For all $i\geq 0, uv^iwx^iy\in L$

This extended pumping lemma can be used to prove that $L= { 0^i10^i10^i\vert i\geq 1 }$ is not CFL in nature.

Proof

Let $n$ be the corresponding constant for $L$. Consider the string $0^n10^n10^n$ which belongs to $L$. There are two cases for $v,x$.

$v,x$ contain no $0$s. This implies that they contain at least one $1$, implying that $uv^iwx^iy$ has more than two $1$s and thus is not in the language.
$v,x$ contains at least one $0$. Because $\vert vwx\vert \leq n$, it is too short to extend to all the three blocks, and is localized to the middle block. Therefore, $uv^iwx^iy$ would not have equal number of $0$s in all blocks and is thus not in the language as well.

Shown that $0^n10^n10^n$ is cannot satisfy Pumping Lemma in mutually exclusive and exhaustive cases. Therefore, $L$ is not a Context-Free Language and cannot be represented by a CFG.

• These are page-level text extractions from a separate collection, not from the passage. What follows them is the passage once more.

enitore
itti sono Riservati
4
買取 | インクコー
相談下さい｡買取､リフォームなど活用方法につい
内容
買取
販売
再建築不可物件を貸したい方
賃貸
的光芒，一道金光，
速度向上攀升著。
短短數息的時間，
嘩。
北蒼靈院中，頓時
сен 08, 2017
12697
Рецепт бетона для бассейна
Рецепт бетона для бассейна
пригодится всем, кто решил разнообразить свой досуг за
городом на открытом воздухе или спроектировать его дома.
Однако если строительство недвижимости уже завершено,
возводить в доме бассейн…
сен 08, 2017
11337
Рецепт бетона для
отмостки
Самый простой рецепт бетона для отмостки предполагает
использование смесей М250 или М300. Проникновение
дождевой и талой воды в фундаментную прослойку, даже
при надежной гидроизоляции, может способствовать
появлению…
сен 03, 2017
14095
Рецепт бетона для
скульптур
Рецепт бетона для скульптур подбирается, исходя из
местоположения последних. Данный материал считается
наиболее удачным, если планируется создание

Decision Properties of CFL

The same drill as what we had seen previously with regular languages. However, there exist many questions that were decidable for regular languages but are not for CFLs.

Are two CFLs the same?

Are two CFLs disjoint?

The above questions are decidable for regular languages, but there exists no algorithm in the case of context free languages.

Testing Emptiness

This is easy enough, we just eliminate all the variables which do not create a terminal string. If the start symbol is one such variable then the CFL is empty.

Testing Membership - CYK Algorithm

CYK algorithm runs in $\mathcal{O}(n^3)$ time, and uses dynamic programming, where $n=\vert w\vert$. We assume that the provided grammar is in CNF form. The working of the algorithm is given below.

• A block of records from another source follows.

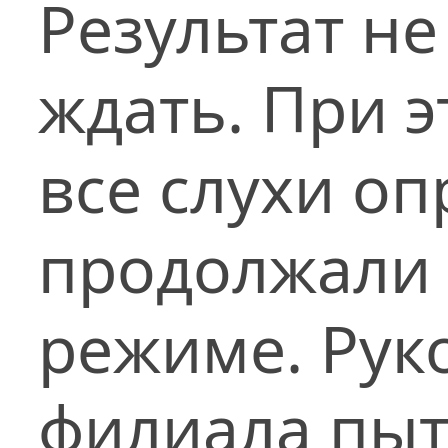
Результат не
ждать. При э
все слухи о
продолжали 
режиме. Рук
филиала пыт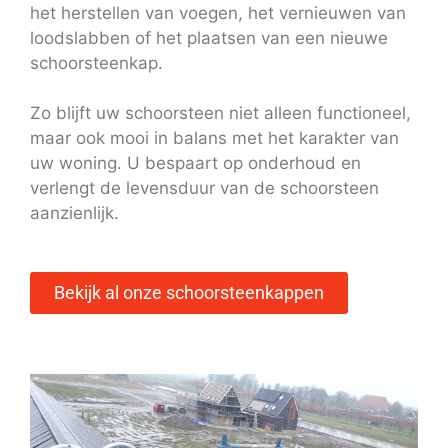
het herstellen van voegen, het vernieuwen van
loodslabben of het plaatsen van een nieuwe
schoorsteenkap.
Zo blijft uw schoorsteen niet alleen functioneel,
maar ook mooi in balans met het karakter van
uw woning. U bespaart op onderhoud en
verlengt de levensduur van de schoorsteen
aanzienlijk.
Bekijk al onze schoorsteenkappen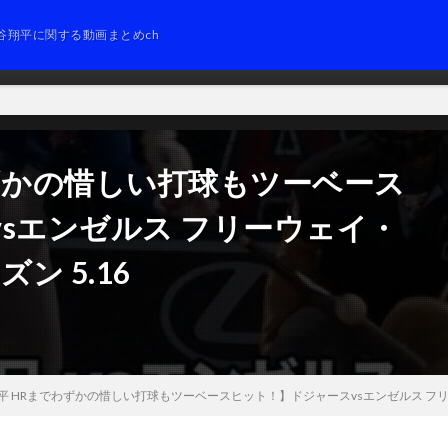
谷翔平に関する動画まとめch
ずかの惜しい打球もツーベース
sエンゼルス フリーウェイ・
ズン 5.16
平 HRまでわずかの惜しい打球もツーベースヒット！】ドジャースvsエンゼルス フリーウェ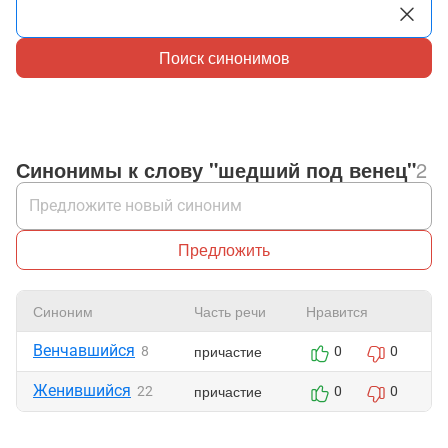
Поиск синонимов
Синонимы к слову "шедший под венец"
2
Предложить
Синоним
Часть речи
Нравится
Ж
Венчавшийся
причастие
8
0
0
Женившийся
причастие
22
0
0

Construct a $n\times n$ triangular array, called $X$. $X_{ij} = {A\vert A\overset*\implies w_iw_{i+1}\ldots w_j }$ That is, it contains the set of all variables that derive this substring.
The basis would be filling up all $X_{ii}$ with the variables that can generate that letter.
Induction: $X_{ij}={A\vert \exists A\rightarrow BC, k\text{ where } i\leq k<j\text{ such that } B\text{ is in }X_{ik}\text{ and }C\text{ is in}X_{k+1,j}}$
After induction, check if $S\in X_{1n}$

Testing Infiniteness

This is quite similar to the idea for regular languages. If there exists a string in $L$ of length in between $n$ and $2n-1$, then the language is infinite; otherwise not.

Closure Properties of CFL

Note that CFLs are closed under union, concatenation and the Kleene closure. Moreover, they are closed under reversal, homomorphism and inverse homomorphisms.

However, CFLs are NOT closed under intersection, difference and complement!